SUPPLIED ENTRIES |
*** Begin section ***

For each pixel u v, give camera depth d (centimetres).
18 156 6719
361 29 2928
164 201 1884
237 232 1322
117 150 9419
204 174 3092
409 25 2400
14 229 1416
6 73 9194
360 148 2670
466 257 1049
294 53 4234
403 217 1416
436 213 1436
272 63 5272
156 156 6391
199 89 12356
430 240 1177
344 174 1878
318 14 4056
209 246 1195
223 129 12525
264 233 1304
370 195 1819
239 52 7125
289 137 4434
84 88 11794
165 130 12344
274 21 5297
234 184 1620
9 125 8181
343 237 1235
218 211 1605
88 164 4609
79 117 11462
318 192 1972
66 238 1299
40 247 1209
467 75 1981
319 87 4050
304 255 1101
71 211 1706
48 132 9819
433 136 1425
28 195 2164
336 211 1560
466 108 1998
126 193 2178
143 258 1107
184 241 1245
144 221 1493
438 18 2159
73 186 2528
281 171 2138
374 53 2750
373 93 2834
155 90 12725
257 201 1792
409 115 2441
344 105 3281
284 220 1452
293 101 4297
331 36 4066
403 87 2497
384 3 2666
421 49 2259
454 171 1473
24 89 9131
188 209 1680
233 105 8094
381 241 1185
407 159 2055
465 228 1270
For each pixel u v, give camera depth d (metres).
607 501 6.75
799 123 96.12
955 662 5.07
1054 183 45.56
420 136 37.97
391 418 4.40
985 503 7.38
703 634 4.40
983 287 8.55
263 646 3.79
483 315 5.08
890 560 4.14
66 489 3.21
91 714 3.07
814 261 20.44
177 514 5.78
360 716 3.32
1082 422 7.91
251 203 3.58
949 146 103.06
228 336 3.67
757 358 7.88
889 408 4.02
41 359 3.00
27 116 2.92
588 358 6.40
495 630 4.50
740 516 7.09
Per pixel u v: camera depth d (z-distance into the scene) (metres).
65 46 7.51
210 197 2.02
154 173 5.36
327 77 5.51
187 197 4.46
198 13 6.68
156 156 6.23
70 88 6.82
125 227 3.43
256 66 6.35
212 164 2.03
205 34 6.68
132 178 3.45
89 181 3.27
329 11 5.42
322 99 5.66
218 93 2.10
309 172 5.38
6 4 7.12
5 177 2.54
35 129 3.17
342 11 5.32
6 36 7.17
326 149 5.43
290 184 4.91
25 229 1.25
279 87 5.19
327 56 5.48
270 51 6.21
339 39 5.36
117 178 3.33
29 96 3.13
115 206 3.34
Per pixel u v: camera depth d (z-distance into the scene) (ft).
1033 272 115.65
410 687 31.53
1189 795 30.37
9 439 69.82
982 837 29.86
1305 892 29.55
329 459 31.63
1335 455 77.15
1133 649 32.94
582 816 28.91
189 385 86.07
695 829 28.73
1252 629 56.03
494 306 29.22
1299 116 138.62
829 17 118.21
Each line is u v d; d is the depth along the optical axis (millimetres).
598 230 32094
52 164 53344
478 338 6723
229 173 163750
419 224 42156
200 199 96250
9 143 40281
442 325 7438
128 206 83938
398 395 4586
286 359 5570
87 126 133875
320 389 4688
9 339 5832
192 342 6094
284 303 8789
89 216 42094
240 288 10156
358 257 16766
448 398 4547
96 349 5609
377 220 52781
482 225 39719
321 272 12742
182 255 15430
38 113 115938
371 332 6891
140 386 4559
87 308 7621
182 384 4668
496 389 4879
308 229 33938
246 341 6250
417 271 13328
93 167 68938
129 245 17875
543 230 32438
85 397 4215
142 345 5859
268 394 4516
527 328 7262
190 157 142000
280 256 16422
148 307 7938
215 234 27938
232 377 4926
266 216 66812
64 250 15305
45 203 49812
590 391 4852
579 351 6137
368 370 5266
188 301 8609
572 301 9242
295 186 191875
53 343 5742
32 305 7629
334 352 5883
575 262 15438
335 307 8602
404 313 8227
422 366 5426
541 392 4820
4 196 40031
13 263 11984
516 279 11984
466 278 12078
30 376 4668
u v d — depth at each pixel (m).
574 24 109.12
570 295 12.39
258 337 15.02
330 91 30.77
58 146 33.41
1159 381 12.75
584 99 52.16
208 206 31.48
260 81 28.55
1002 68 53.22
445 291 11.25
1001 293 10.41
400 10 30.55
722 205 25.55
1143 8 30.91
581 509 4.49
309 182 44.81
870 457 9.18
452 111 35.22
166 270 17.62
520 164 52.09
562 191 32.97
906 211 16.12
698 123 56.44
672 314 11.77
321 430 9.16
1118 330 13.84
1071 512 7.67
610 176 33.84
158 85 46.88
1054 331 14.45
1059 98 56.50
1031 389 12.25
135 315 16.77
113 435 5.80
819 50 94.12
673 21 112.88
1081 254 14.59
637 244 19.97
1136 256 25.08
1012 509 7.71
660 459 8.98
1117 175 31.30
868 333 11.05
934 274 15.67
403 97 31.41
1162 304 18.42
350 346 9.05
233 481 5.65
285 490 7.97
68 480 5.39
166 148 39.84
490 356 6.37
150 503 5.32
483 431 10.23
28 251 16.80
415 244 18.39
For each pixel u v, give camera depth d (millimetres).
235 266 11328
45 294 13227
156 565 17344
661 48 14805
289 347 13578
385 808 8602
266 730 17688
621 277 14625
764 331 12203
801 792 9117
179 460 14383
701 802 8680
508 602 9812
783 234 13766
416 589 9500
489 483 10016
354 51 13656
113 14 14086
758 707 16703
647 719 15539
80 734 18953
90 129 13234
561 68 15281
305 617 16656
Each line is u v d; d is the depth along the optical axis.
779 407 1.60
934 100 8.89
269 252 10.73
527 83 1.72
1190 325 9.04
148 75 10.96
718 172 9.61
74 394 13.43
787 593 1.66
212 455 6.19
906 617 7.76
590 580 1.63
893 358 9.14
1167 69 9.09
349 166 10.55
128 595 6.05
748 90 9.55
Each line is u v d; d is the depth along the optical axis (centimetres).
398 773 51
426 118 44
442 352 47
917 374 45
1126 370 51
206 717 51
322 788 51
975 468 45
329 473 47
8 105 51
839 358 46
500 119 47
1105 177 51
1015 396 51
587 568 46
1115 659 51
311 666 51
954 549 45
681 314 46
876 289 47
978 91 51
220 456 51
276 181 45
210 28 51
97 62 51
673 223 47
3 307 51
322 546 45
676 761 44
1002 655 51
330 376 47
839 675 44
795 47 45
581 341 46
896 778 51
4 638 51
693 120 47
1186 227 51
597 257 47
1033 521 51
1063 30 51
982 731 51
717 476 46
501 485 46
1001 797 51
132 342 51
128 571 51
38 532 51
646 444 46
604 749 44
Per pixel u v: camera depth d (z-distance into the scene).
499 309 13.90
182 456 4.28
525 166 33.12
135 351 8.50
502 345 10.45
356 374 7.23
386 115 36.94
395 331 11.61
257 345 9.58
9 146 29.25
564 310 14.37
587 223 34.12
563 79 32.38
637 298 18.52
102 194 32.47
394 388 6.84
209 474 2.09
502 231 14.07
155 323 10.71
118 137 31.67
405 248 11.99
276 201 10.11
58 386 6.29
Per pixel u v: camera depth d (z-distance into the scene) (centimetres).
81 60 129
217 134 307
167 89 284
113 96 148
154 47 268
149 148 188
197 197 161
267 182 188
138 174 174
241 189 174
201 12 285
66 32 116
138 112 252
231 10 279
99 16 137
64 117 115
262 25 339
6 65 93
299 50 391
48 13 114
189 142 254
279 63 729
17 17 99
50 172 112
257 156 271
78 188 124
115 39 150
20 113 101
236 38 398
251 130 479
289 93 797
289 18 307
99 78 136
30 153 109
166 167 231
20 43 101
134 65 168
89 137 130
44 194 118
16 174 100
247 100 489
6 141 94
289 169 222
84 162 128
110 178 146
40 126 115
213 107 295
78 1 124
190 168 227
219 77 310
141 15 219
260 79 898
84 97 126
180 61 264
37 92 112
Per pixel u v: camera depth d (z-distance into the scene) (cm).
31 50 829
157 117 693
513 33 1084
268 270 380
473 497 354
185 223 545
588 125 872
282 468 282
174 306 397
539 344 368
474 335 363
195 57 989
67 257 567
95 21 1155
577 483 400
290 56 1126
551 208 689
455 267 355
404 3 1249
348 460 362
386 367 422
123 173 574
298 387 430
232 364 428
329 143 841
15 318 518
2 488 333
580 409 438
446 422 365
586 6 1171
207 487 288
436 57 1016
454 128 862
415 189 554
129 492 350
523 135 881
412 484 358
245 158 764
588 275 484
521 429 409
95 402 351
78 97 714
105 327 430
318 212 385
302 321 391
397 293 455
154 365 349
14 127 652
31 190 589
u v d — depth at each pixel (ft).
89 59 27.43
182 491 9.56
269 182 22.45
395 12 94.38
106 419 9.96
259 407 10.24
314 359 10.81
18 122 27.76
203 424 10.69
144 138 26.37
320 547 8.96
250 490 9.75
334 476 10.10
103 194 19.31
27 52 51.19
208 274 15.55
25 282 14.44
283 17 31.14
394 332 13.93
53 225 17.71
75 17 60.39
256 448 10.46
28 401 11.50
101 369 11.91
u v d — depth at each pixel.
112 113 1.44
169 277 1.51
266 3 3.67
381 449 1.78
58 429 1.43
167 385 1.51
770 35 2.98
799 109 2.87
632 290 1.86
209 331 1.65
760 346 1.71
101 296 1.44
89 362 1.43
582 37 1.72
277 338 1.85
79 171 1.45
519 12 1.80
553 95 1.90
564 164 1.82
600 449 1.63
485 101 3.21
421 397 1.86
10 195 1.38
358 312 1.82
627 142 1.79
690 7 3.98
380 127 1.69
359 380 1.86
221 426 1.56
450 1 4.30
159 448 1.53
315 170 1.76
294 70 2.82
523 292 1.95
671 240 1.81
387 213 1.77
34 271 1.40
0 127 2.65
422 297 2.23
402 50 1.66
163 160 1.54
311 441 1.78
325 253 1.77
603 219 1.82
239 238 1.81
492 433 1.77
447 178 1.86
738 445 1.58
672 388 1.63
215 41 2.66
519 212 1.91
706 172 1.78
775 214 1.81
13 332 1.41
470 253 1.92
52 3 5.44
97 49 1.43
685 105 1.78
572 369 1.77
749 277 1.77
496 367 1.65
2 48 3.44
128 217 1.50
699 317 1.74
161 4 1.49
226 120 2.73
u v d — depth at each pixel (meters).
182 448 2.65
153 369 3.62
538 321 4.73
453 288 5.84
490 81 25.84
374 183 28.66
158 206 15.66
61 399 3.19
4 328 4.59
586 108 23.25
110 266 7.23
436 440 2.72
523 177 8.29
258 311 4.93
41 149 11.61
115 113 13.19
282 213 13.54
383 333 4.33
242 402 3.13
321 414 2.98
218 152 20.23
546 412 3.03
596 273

*** End section ***

EXERCISE BRIEF |
Find "223 129 12525" in the entries above and copy that whole line exactly, then each line after it through the line that contains "281 171 2138".

THE COMPLETED TASK |
223 129 12525
264 233 1304
370 195 1819
239 52 7125
289 137 4434
84 88 11794
165 130 12344
274 21 5297
234 184 1620
9 125 8181
343 237 1235
218 211 1605
88 164 4609
79 117 11462
318 192 1972
66 238 1299
40 247 1209
467 75 1981
319 87 4050
304 255 1101
71 211 1706
48 132 9819
433 136 1425
28 195 2164
336 211 1560
466 108 1998
126 193 2178
143 258 1107
184 241 1245
144 221 1493
438 18 2159
73 186 2528
281 171 2138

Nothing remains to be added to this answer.